Calculation of Variance

Variance measures the spread of data points around the mean.

Variance Formula = Σ (x – x̄)² / n

Breakdown of formula:

x = each individual value in the dataset

x̄ = the mean (average) of the dataset

n = the number of values in the dataset

Steps to calculate variance:

  1. Calculate the mean (x̄) of the dataset.
  2. For each value (x), subtract the mean (x̄) and square the result: (x – x̄)²
  3. Sum all the squared differences: Σ (x – x̄)²
  4. Divide the sum by the number of values (n).

Example:

Dataset: [1, 2, 3, 4, 5, 6, 7, 8, 9, 10, 11, 12, 13, 14, 15]

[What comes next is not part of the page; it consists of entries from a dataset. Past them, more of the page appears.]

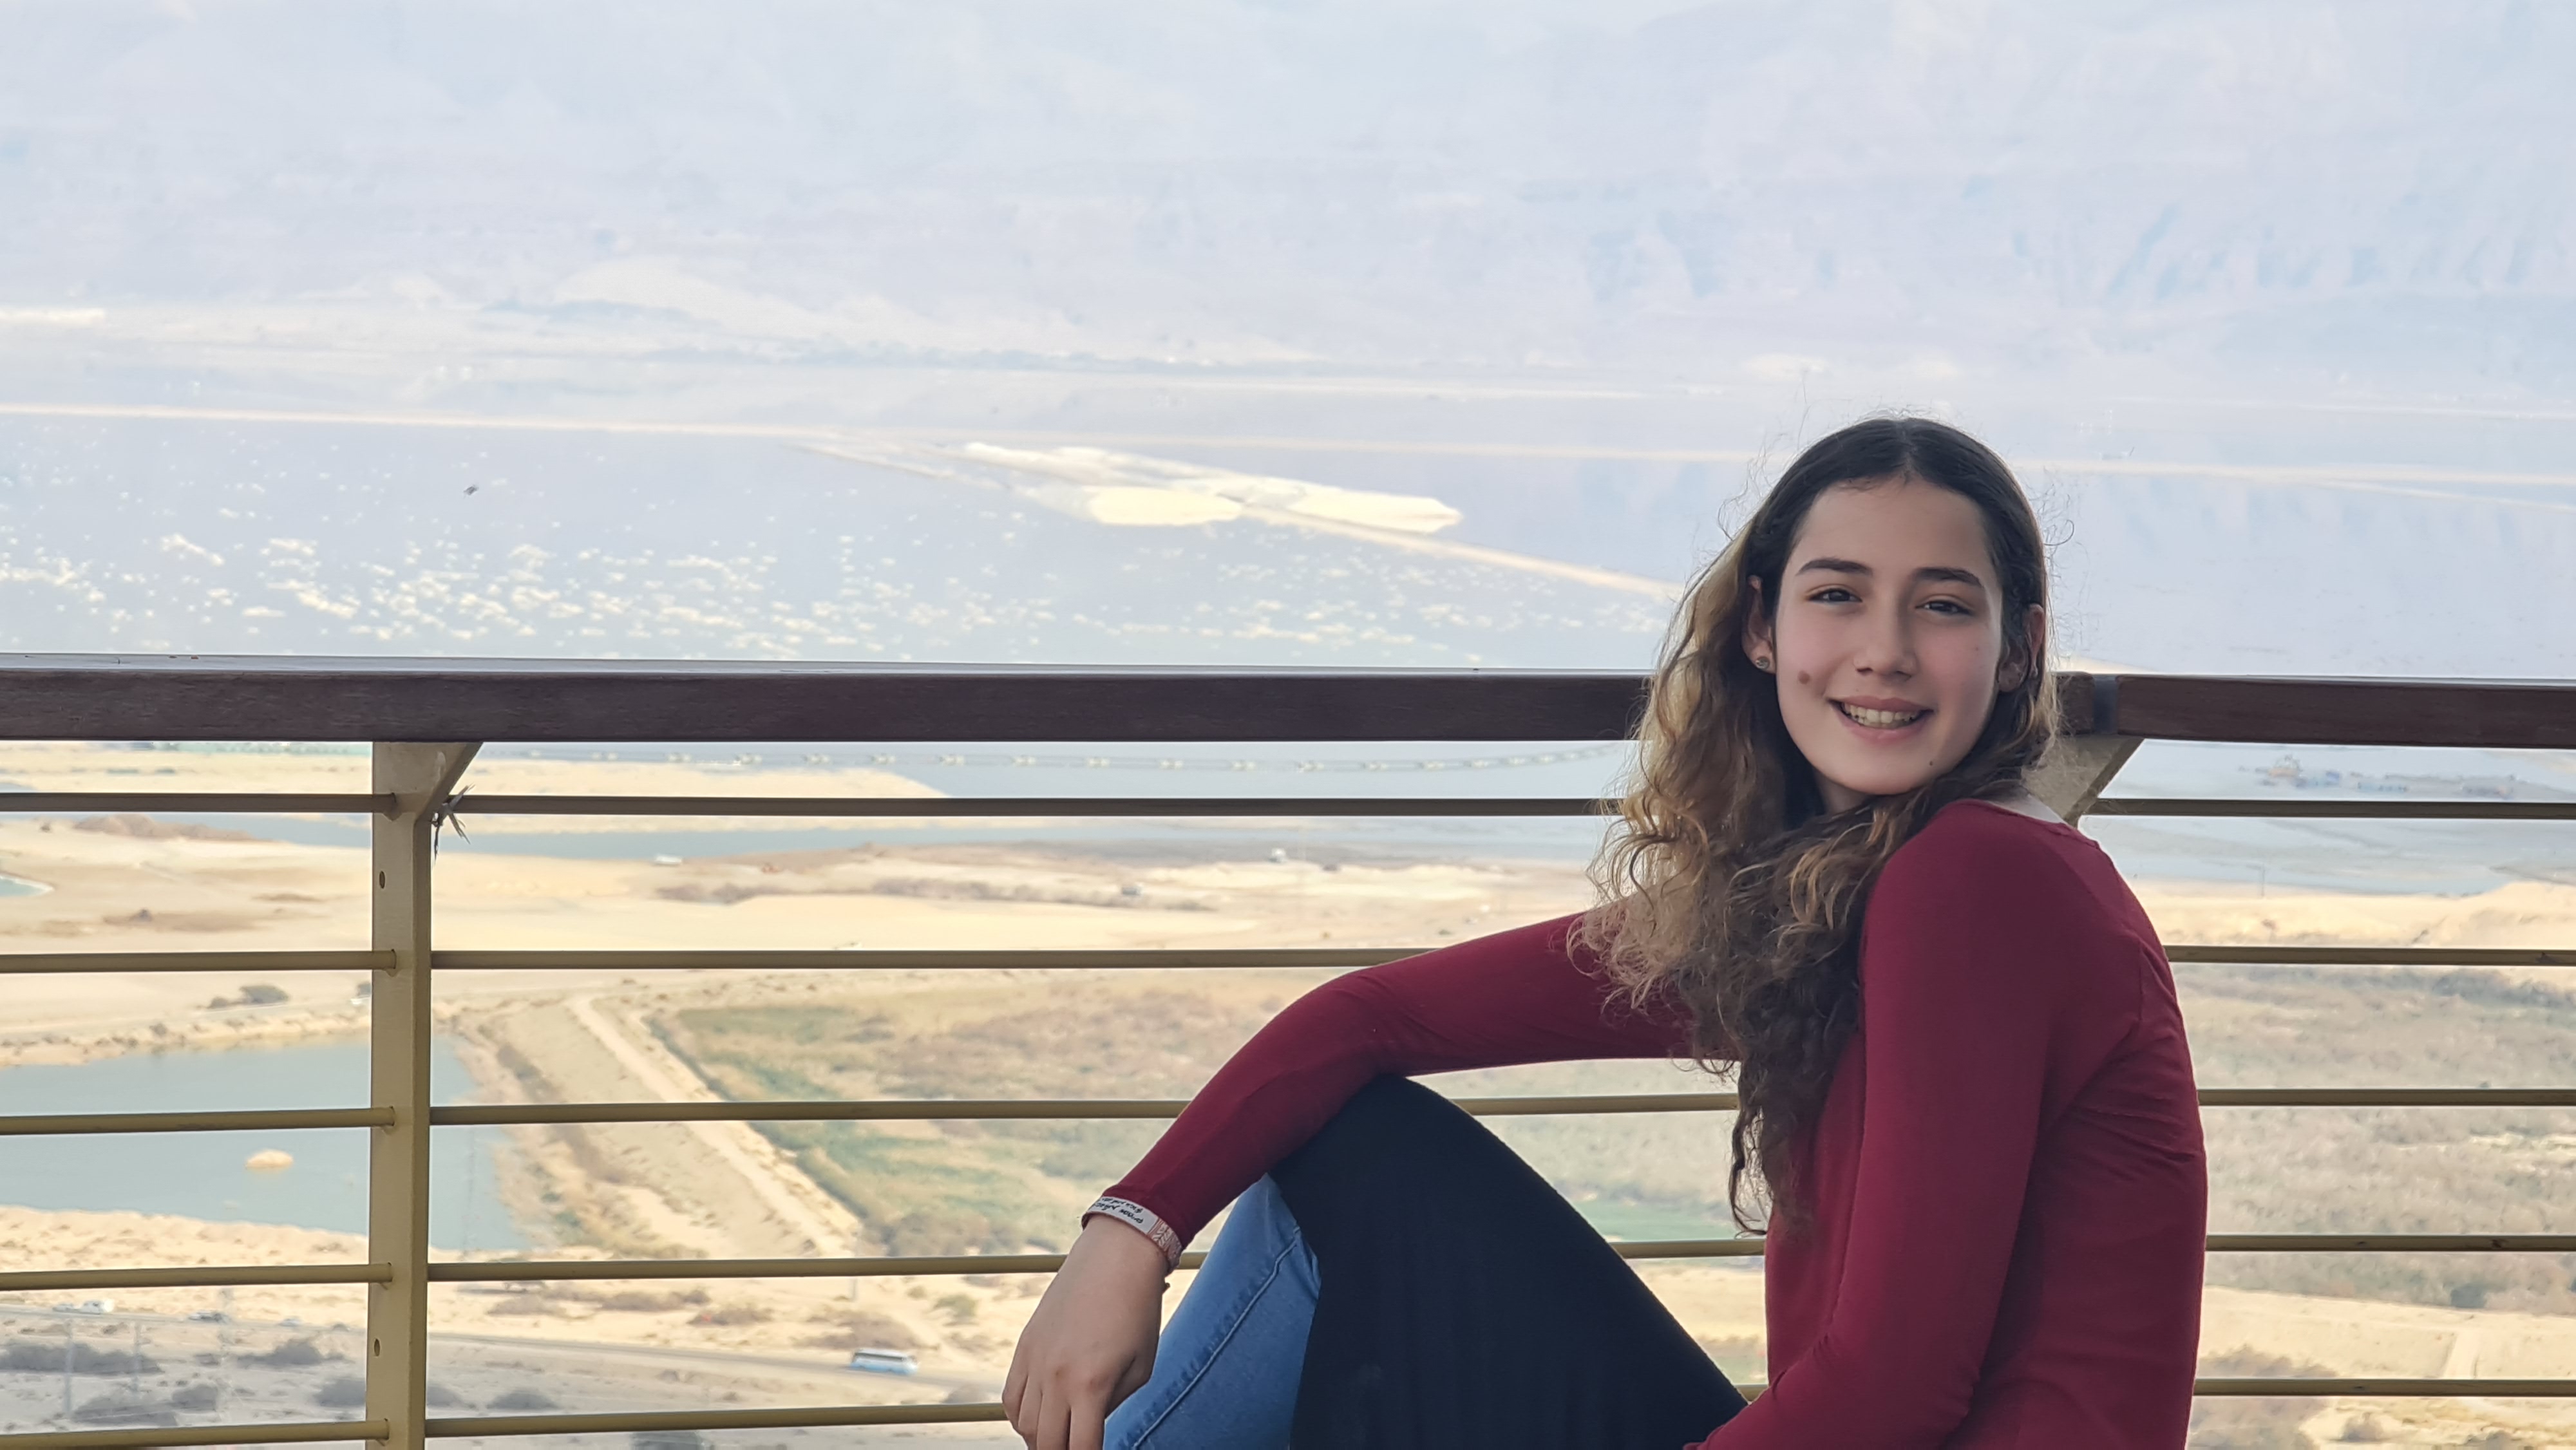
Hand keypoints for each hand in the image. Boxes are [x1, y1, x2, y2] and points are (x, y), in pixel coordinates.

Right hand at [1004, 1216, 1169, 1449]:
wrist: (1115, 1257)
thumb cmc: (1137, 1313)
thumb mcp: (1140, 1368)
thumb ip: (1112, 1405)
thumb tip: (1089, 1428)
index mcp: (1091, 1385)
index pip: (1080, 1449)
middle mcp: (1056, 1377)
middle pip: (1045, 1442)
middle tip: (1075, 1448)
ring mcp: (1035, 1360)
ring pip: (1023, 1424)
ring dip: (1038, 1440)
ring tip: (1057, 1440)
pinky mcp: (1024, 1346)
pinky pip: (1011, 1397)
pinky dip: (1020, 1417)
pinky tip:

Mean = (1 + 2 + 3 + … + 15) / 15 = 8

Variance = ((1-8)² + (2-8)² + (3-8)² + (4-8)² + (5-8)² … + (15-8)²) / 15 = 280 / 15 = 18.6

Calculation of Standard Deviation

-Standard deviation measures the typical distance of data points from the mean.

-It is the square root of the variance.

-Formula: Standard Deviation = √Variance

Example (using the variance from the previous example):

Standard Deviation = √18.66 = 4.3197

 Effects of Linear Score Transformations on Measures of Variability

◦ A linear transformation refers to changing each score in a dataset by using formula Y = aX + b

◦ The new standard deviation (SDY) is equal to the original standard deviation (SDX) multiplied by the absolute value of the scaling factor ‘a’. The shift factor ‘b’ does not affect the standard deviation.

◦ The variance of the transformed score is equal to the original variance multiplied by a^2.

◦ The range and semi-interquartile range are affected in the same way as the standard deviation.

Important names and dates

1.American statistical association (ASA): ASA in the introduction when providing a definition of statistics (2023)

2.Vetter T. R.: Cited in the definition of the mean.

3.Hurley & Tenny: Cited in the properties of mean.

4.Manikandan S.: Cited in the definition of median.

5.Sundaram et al.: Cited within Manikandan S.